* Task description: From the entries below, report only the number of lines that contain the word "sang".

Stored items:
----------------------------------------
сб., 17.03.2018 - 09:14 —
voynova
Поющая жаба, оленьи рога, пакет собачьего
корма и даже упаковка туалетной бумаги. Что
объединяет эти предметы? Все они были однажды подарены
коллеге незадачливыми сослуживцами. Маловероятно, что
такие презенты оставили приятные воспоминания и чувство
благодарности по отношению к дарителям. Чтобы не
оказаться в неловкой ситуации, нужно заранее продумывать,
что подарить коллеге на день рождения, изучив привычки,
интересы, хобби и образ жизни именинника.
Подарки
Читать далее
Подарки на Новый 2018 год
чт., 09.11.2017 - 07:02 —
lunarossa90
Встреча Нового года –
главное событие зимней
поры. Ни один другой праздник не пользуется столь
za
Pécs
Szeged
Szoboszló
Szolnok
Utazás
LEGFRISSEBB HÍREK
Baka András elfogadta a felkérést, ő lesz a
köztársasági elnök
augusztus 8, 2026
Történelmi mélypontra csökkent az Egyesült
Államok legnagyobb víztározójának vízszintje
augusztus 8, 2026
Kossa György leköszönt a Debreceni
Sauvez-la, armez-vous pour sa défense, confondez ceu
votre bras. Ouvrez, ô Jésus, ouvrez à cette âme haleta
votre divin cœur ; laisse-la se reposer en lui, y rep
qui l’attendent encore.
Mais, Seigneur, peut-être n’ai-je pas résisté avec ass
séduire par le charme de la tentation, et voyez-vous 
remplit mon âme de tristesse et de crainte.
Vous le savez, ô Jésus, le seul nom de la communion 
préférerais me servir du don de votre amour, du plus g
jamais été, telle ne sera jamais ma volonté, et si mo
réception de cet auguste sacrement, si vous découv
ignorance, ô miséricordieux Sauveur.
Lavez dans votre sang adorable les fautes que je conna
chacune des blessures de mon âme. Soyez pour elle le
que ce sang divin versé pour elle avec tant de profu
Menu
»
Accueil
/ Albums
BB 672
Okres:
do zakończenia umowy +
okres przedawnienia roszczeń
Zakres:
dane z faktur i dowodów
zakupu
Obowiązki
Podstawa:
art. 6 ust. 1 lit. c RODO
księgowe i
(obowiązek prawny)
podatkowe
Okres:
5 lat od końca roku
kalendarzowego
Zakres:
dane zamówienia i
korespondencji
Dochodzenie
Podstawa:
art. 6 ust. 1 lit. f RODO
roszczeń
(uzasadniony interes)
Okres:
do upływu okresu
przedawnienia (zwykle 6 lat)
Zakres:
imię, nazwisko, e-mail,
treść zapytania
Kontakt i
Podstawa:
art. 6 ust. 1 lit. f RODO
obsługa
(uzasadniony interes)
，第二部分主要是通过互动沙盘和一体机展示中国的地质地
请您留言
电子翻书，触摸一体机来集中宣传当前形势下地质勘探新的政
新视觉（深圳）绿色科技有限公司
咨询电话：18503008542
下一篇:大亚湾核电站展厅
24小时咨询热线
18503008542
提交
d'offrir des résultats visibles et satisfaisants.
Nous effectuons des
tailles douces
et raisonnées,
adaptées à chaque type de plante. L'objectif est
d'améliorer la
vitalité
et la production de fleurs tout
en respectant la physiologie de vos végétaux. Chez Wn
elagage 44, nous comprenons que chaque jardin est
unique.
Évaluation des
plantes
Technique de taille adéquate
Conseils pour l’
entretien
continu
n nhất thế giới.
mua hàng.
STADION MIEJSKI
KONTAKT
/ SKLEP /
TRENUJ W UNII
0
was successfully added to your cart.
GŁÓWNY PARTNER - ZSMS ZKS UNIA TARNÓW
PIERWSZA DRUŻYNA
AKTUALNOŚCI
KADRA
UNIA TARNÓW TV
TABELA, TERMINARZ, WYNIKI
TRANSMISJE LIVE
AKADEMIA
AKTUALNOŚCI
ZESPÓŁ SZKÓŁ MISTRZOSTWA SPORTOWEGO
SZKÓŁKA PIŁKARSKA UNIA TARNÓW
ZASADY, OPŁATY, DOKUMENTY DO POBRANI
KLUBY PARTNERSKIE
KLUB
----------------------------------------
* Solution to this problem: 2